Try it: Would you retype the whole listing verbatim, keeping pictures out of it?

Data shown:
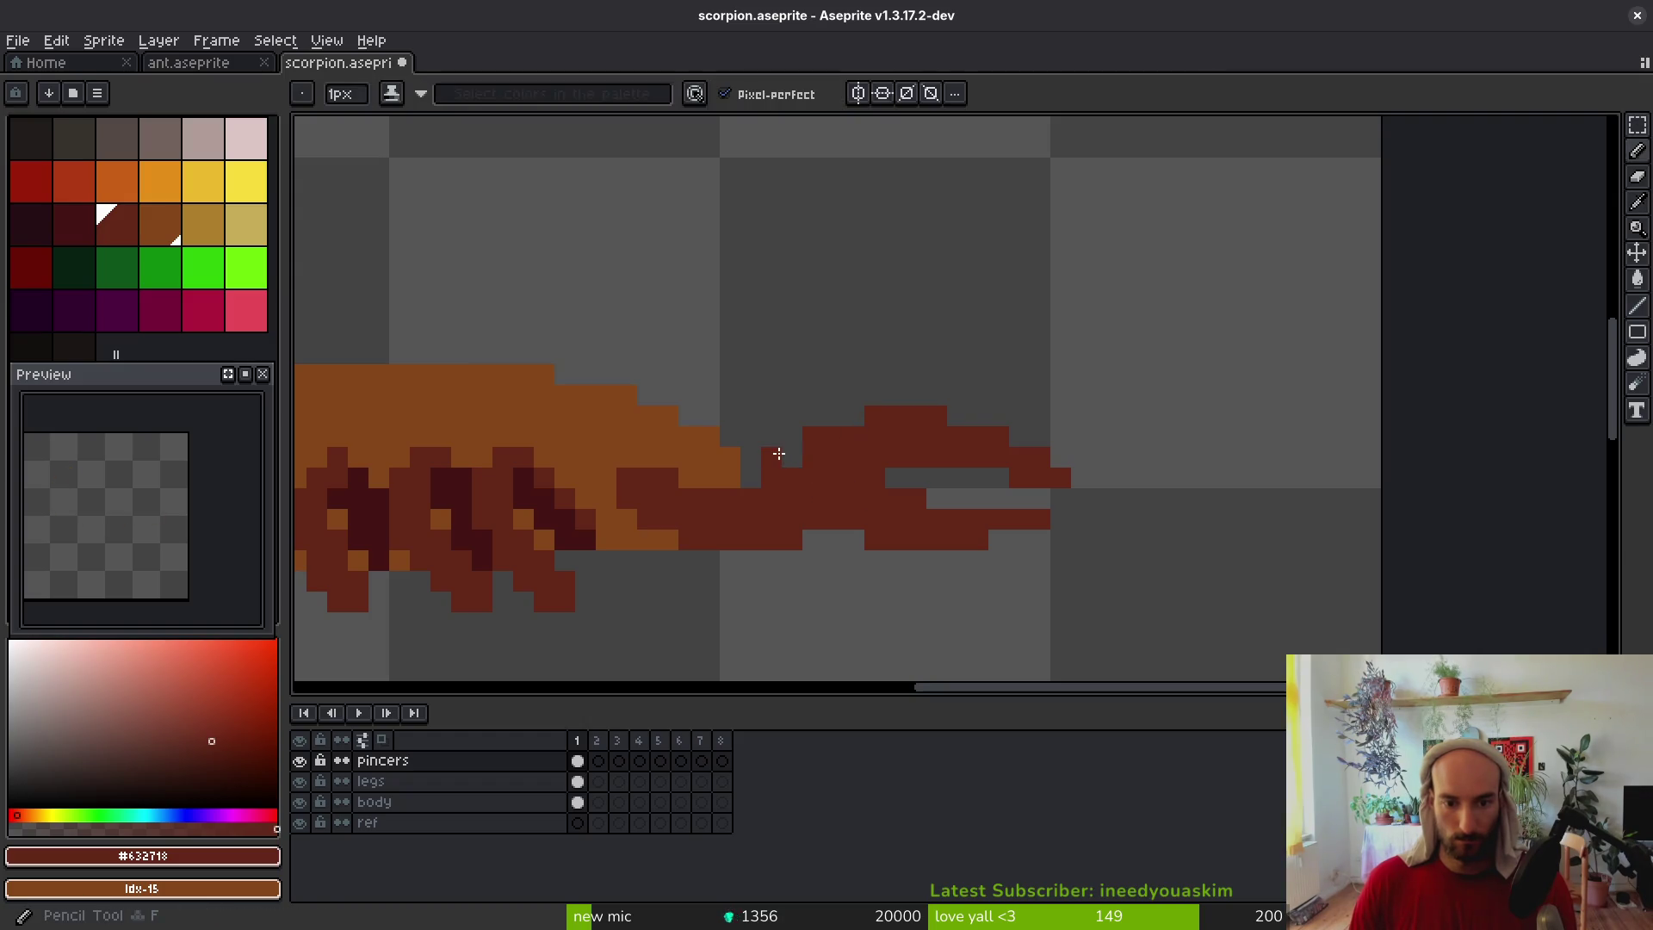
# Save scorpion.aseprite and bring up the scorpion reference video
pyautogui.scroll(-4, 880, 537)
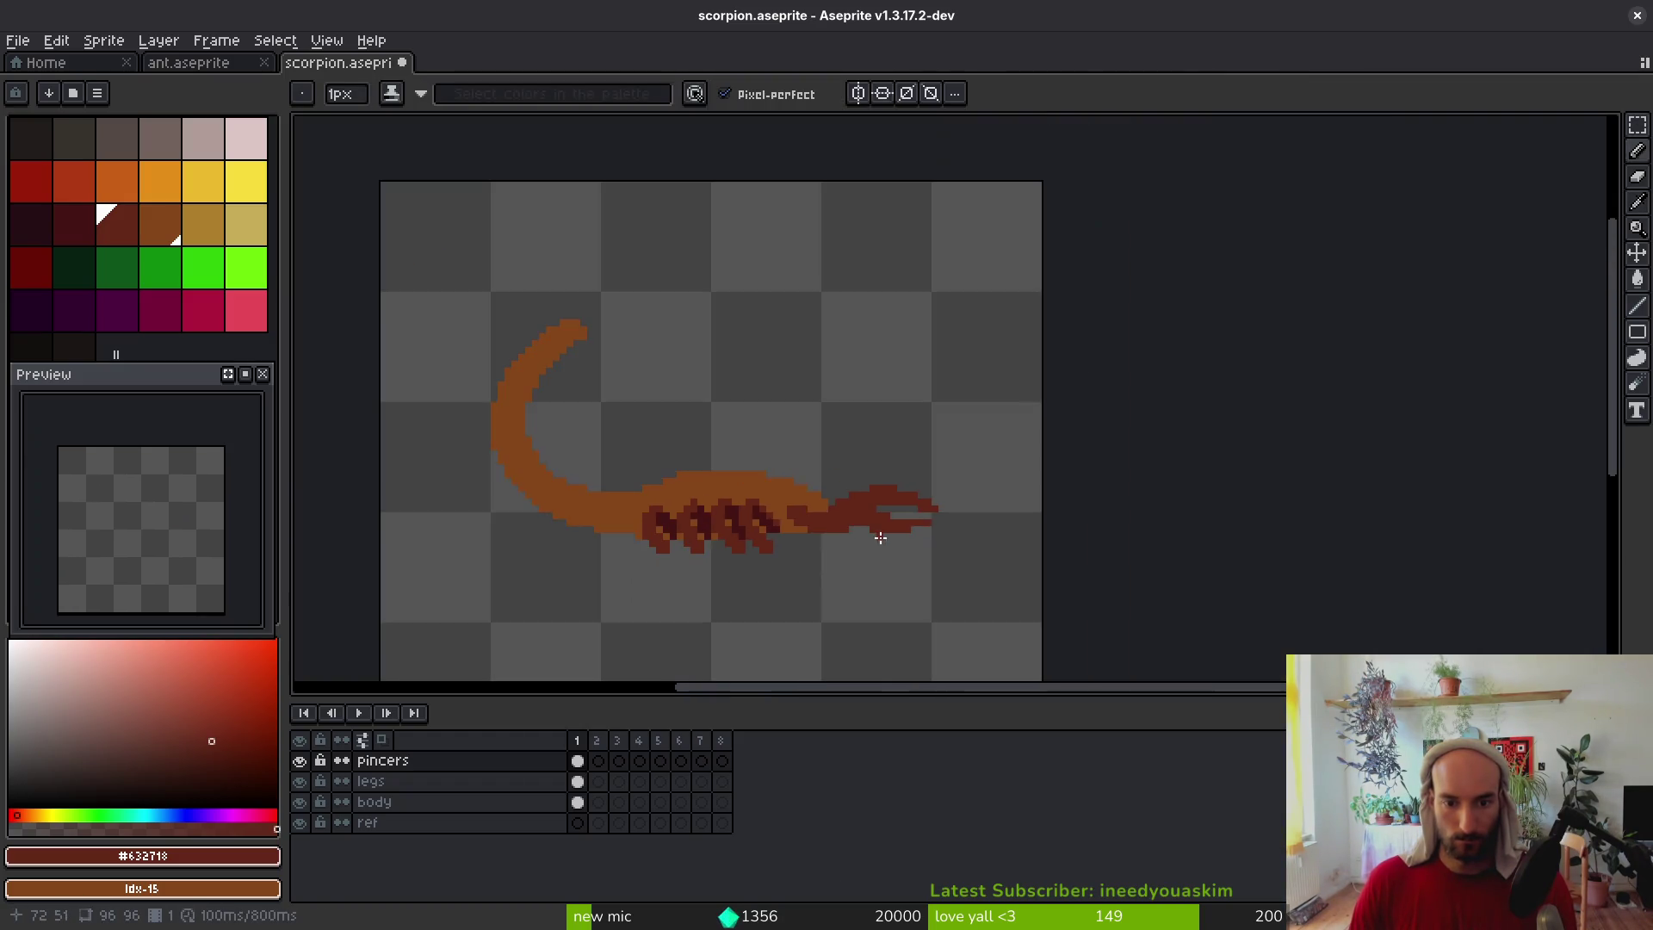
pyautogui.press('ctrl+s')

Solved exercise:
# Save scorpion.aseprite and bring up the scorpion reference video
pyautogui.scroll(-4, 880, 537)
pyautogui.press('ctrl+s')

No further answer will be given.